I want to calculate the numerical error in approximating $\sin(x)=x$ with Taylor's Theorem. Furthermore, what values of $x$ will this approximation be correct to within $7$ decimal places?
Here is what I have done:
$\sin(x) = \sum\limits_{k=0}^n (-1)^k\dfrac{x^{2k+1}}{(2k+1)!} + E_n(x)$
Where $E_n(x) =\dfrac{f^{(n+1)}(\xi)}{(n+1)!}x^{n+1}$, $x\in (-\infty, \infty)$ and $\xi$ is between $x$ and $0$. (This is just Taylor's Theorem with Lagrange remainder)
Let $\xi = 0$ (why not). I am unsure of how I made $E_n(x)$:
\begin{align}
\left|\sin(x)-x\right| =& \sum\limits_{k=0}^n (-1)^k\dfrac{x^{2k+1}}{(2k+1)!} + (-1)^{2n+3}\dfrac{x^{2n+3}}{(2n+3)!} -x \\
\left|\sin(x)-x -\sum\limits_{k=0}^n (-1)^k\dfrac{x^{2k+1}}{(2k+1)!}\right|
=& \left|(-1)^{2n+3}\dfrac{x^{2n+3}}{(2n+3)!} -x\right| \\
=&\left|\dfrac{x^{2n+3}}{(2n+3)!}-x\right|
\end{align}
Continuing in this way find the values of $n$ and $x$ that solve:
\begin{equation}
\left|\dfrac{x^{2n+3}}{(2n+3)!}-x\right| \leq 10^{-7}
\end{equation}
Intuitively this seems off because $(2n+3)!$ grows faster than $x^{2n+3}$, and so taking the limit as $n\to\infty$ we get $\left|-x\right|=x$ and thus any value of $x \leq 10^{-7}$ would work. This just does not seem right.

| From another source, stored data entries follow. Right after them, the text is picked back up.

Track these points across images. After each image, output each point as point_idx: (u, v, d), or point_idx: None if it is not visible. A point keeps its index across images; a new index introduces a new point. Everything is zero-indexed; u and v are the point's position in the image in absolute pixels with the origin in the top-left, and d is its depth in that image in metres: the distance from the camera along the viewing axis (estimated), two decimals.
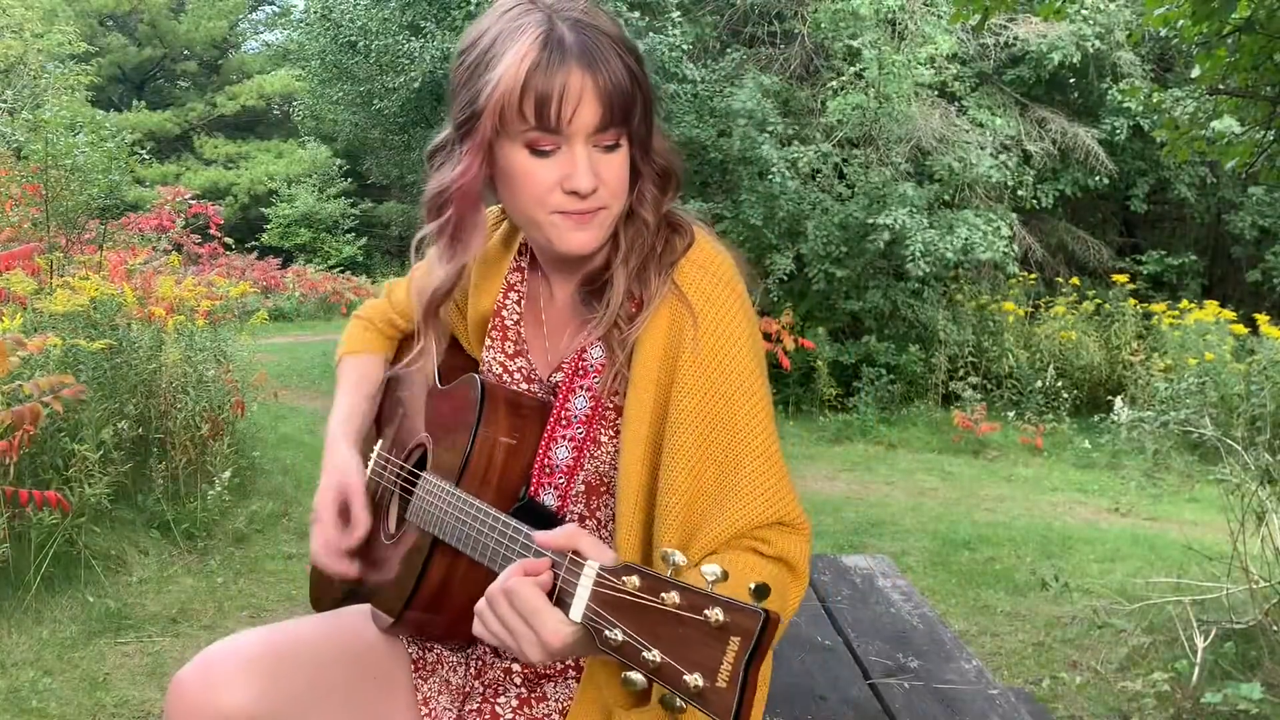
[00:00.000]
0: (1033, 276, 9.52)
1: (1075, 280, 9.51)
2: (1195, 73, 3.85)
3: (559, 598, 0.95)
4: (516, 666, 1.29)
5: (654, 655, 0.85)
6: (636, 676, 0.86)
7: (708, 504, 1.14)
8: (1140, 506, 5.77)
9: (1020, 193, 8.87)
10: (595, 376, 1.25)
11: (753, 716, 1.24)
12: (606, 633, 0.89)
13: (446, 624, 1.26)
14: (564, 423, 1.25)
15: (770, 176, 7.93)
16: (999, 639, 3.71)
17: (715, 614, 0.84)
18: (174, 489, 4.49)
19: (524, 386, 1.32)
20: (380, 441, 1.46)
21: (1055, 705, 3.10)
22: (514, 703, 1.27)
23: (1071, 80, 9.64)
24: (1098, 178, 9.32)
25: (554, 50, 1.11)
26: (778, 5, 9.24)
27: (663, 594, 0.86)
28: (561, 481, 1.25)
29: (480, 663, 1.32)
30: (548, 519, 1.22)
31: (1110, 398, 7.01)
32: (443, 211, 1.23)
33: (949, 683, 2.03)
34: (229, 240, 12.52)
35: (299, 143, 25.00)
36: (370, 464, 1.44)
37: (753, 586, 0.85)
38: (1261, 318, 7.10)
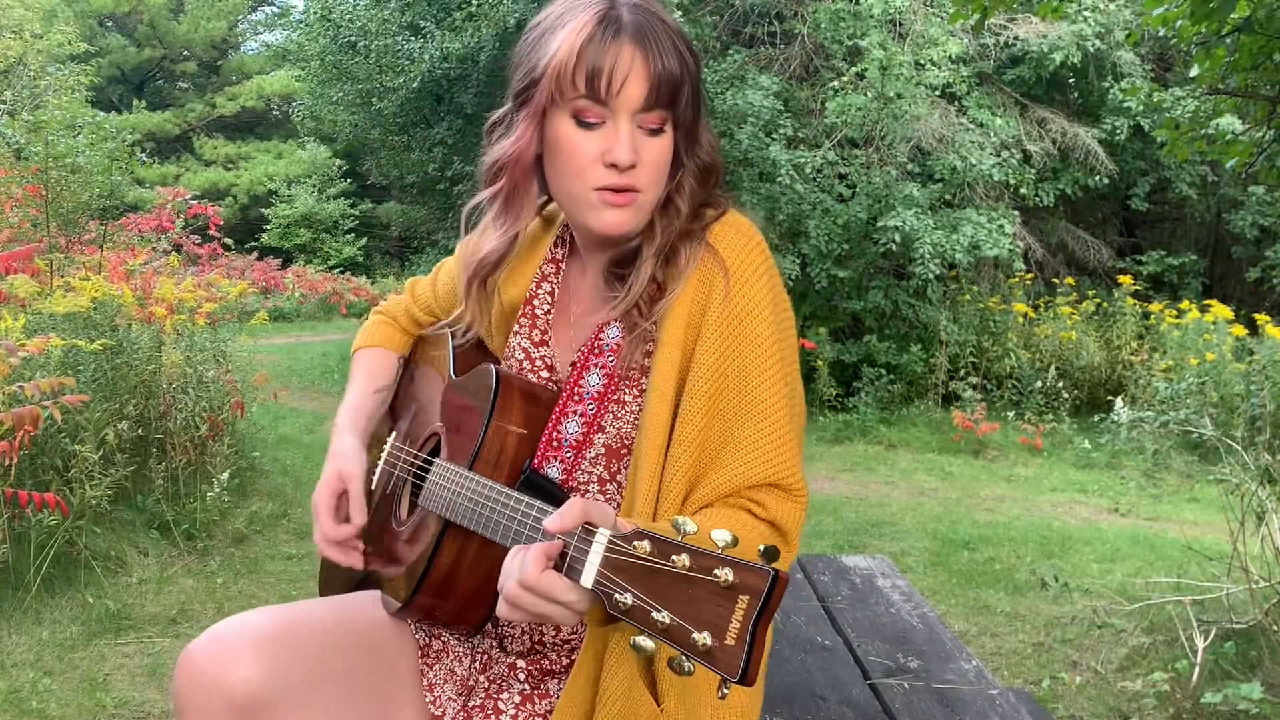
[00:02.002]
0: (1030, 275, 9.52)
1: (1070, 280, 9.51)
2: (1194, 72, 3.85)
3: (570, 565, 0.95)
4: (521, 663, 1.30)
5: (663, 616, 0.86)
6: (645, 642, 0.87)
7: (711, 458, 1.16)
8: (1140, 506, 5.77)
9: (1022, 191, 8.88)
10: (610, 355, 1.26)
11: (753, 703, 1.25)
12: (617, 596, 0.89)
13: (455, 609, 1.26)
14: (576, 398, 1.27)
15: (778, 178, 7.93)
16: (999, 639, 3.71)
17: (725, 574, 0.84)
18: (174, 490, 4.49)
19: (544, 374, 1.33)
20: (393, 434, 1.47)
21: (1055, 705, 3.10)
22: (516, 699, 1.27)
23: (1071, 80, 9.64)
24: (1098, 177, 9.32)
25: (610, 26, 1.17)
26: (777, 5, 9.24)
27: (673, 556, 0.87)
28: (569, 455, 1.26)
29: (485, 656, 1.32)
30: (551, 491, 1.23)
31: (1110, 398, 7.02)
32: (497, 180, 1.29)
33: (949, 683, 2.03)
34: (229, 241, 12.53)
35: (298, 143, 24.98)
36: (384, 455, 1.46)
37: (762, 549, 0.86)
38: (1262, 317, 7.10)
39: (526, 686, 1.29)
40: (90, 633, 3.44)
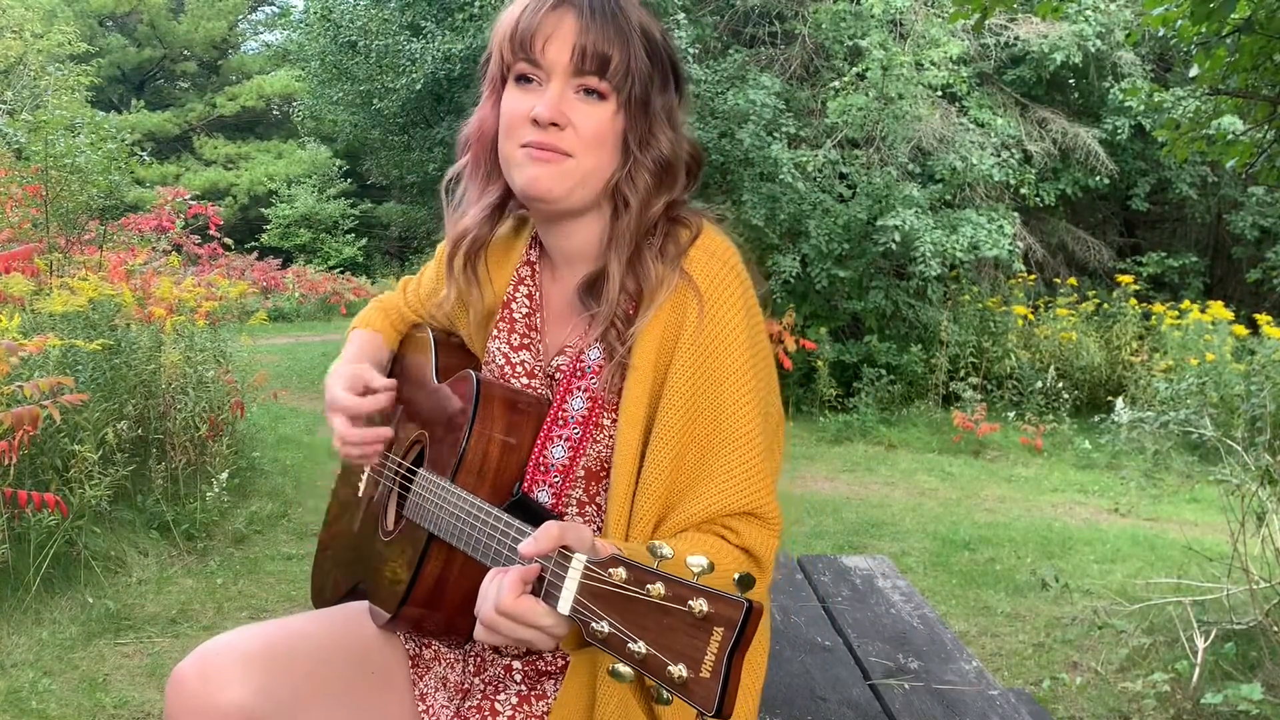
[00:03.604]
0: (1032, 277, 9.53)
1: (1073, 281, 9.51)
2: (1194, 72, 3.85)
3: (548, 591, 0.94)
4: (517, 664, 1.29)
5: (639, 646, 0.86)
6: (624, 669, 0.87)
7: (685, 485, 1.16)
8: (1140, 507, 5.77)
9: (1023, 191, 8.87)
10: (593, 377, 1.25)
11: (748, 711, 1.25)
12: (594, 625, 0.89)
13: (444, 620, 1.26)
14: (561, 423, 1.26)
15: (779, 177, 7.93)
16: (999, 640, 3.71)
17: (699, 605, 0.84)
18: (173, 490, 4.49)
19: (524, 380, 1.32)
20: None
21: (1055, 706, 3.10)
22: (513, 700, 1.27)
23: (1072, 80, 9.64)
24: (1098, 178, 9.32)
25: None
26: (778, 6, 9.23)
27: (648, 585, 0.87)
28: (557, 480, 1.26)
29: (479, 659, 1.32)
30: (541, 515, 1.22)
31: (1110, 398, 7.02)
32: (465, 152, 1.32)
33: (949, 683, 2.03)
34: (228, 241, 12.53)
35: (299, 143, 25.02)
36: None
37: (736, 577, 0.86)
38: (1262, 318, 7.10)
39: (523, 688, 1.28)
40: (90, 633, 3.44)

All help is greatly appreciated!
Best Answer
We need to understand what Taylor's Theorem, Lagrange form of the remainder, says in this case.
We are using the Taylor polynomial $P_1(x)=x$ to approximate $\sin x$. We could therefore call the error term $E_1$. But in this case the second term in the Taylor expansion is $0$, so $P_1(x)=P_2(x)$, and therefore $E_1$ and $E_2$ are equal.
By the Lagrange form of the remainder, we have $$|E_2|=\left|\frac{-\cos \xi}{3!}x^3\right|\tag{1}$$ for some $\xi$ between $0$ and $x$. Since the absolute value of the cosine is $\le 1$, from (1) we obtain the estimate $$|E_2| \le \frac{|x|^3}{3!}.\tag{2}$$ It should now be straightforward to find the range of $x$ for which the right-hand side of (2) is $\lt 10^{-7}$.
Remark: If you have met alternating series, we can bypass the Lagrange form of the remainder. In this case we end up with basically the same estimate of the error. Usually, however, the Lagrange form of the remainder results in technically correct but excessively pessimistic estimates.